━━━ SUPPLIED PASSAGE ━━━

FIRST Group, the company behind the First Great Western rail service labelled "unacceptable" by ministers earlier this year, is likely to stoke further criticism with bumper annual profits on Wednesday.
The rail and bus group is expected by analysts to unveil pre-tax profits of around £248m for the year to March 31 – 77% ahead of the previous 12 months.
The Aberdeen-based group's bottom line will be boosted by six-month trading from US group Laid
law – the yellow school bus giant and owner of trans-American bus company Greyhound – which it bought in a £1.9bn deal last year.
But the group is also the UK's largest rail operator, and its latest trading update also boasted a 10%-plus rise in rail revenues during the year.
In January, passengers were hit with above-inflation fare rises across the network, although FGW's poor performance prompted fare strikes by some consumers.
A month later it received a formal rebuke for its handling of the rail franchise and was forced into a £29m programme of improvements at FGW, which runs services to Reading, Bristol, South Wales and the West Country.

━━━

_REQUIRED WORK_
1. Please recast the paragraph of the FirstGroup article beginning "A month later it received" as a short bulleted list that keeps its main facts.
2. Answer these questions from the FirstGroup article:
(a) What pre-tax profit do analysts expect the group to report for the year to March 31?
(b) By how much did rail revenues rise during the year, according to the latest trading update?
(c) How much is the improvement program the group was forced into at FGW?
3. Continue the FirstGroup article with a new paragraph that follows on from its final sentence.
None of the data excerpts are needed for the work on the FirstGroup article.

━━━ LISTED RECORDS ━━━

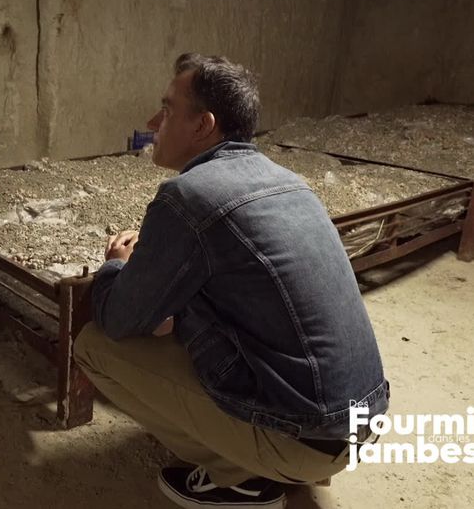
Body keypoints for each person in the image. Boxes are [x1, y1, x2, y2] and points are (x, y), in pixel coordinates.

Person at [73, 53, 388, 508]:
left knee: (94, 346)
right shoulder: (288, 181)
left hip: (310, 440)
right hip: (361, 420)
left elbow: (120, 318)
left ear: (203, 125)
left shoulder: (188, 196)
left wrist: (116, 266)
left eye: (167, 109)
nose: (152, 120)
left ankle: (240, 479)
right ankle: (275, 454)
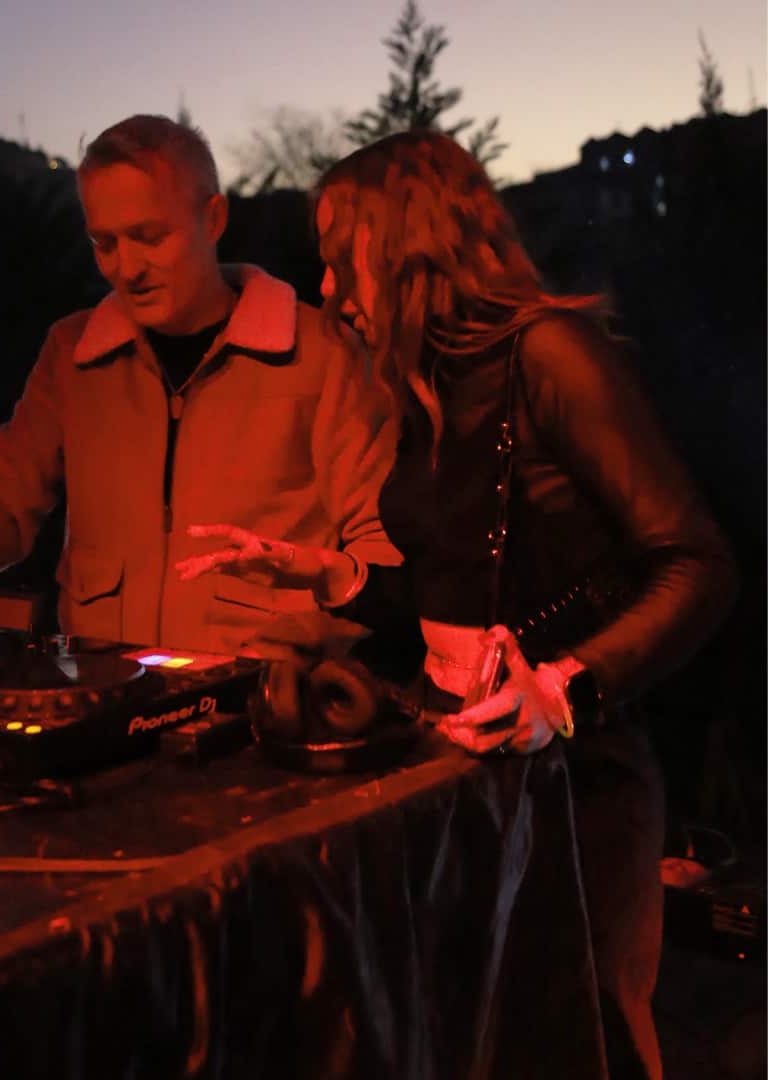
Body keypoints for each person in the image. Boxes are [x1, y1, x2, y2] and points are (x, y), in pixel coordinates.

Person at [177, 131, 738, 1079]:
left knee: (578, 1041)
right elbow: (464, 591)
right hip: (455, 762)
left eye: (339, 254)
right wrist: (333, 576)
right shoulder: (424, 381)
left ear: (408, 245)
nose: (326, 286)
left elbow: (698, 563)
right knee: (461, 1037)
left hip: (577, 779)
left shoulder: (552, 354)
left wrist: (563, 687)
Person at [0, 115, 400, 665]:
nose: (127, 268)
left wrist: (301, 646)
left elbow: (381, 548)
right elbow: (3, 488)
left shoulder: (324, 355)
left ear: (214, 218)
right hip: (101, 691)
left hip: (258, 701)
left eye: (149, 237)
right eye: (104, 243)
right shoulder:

━━━

_RESULTS FOR THE EXERCISE_
1.
- A month after January, the group received a formal rebuke over how it handled the rail franchise.
- It was forced into a £29m program of improvements at FGW.
- FGW runs services to Reading, Bristol, South Wales and the West Country.

2.
(a) Around £248m.
(b) By more than 10%.
(c) £29m.

3.
First's other rail franchises are First ScotRail, First Capital Connect and First TransPennine Express, where punctuality rates are higher than 90%.
The group's UK bus business boasts a 9,000-strong fleet, carrying three million passengers a day in more than 40 major towns and cities. Passenger revenues grew 5% last year.
Investors will be looking out for the possible impact of soaring fuel costs on the company, as well as prospects for the US business in a difficult economic climate.
Charles Stanley analyst Tony Shepard said: "There are some concerns about how Greyhound will perform in a recessionary environment, as, in the last recession, Greyhound profit margins declined sharply."